→ **Aim of the task**: Below are entries; output exactly the lines from the one with "negotiation timeline—soon will" to the one with "integrity, NextBE will", both included, and nothing else.

→ **Information given**:
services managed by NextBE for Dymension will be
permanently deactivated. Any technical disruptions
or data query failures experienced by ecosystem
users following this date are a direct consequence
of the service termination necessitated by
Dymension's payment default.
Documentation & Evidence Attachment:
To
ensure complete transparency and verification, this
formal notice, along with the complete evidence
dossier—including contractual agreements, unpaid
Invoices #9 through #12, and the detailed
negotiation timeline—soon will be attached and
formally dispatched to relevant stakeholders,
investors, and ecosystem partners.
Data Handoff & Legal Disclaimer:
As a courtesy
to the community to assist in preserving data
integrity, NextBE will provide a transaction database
--
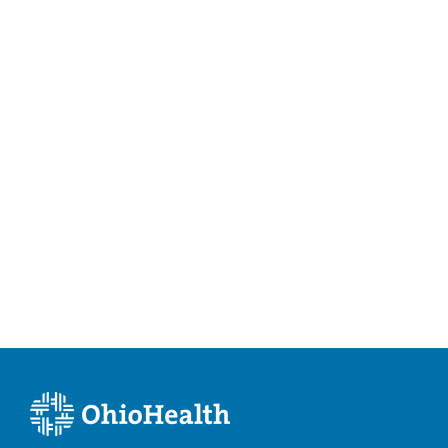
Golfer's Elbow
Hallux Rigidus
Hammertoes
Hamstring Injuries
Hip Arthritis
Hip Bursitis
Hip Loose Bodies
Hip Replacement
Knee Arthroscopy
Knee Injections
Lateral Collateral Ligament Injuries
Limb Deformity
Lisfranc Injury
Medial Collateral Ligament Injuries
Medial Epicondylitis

→ **Response to the task**:
negotiation timeline—soon will be attached and
formally dispatched to relevant stakeholders,
investors, and ecosystem partners.
Data Handoff & Legal Disclaimer:
As a courtesy
to the community to assist in preserving data
integrity, NextBE will provide a transaction database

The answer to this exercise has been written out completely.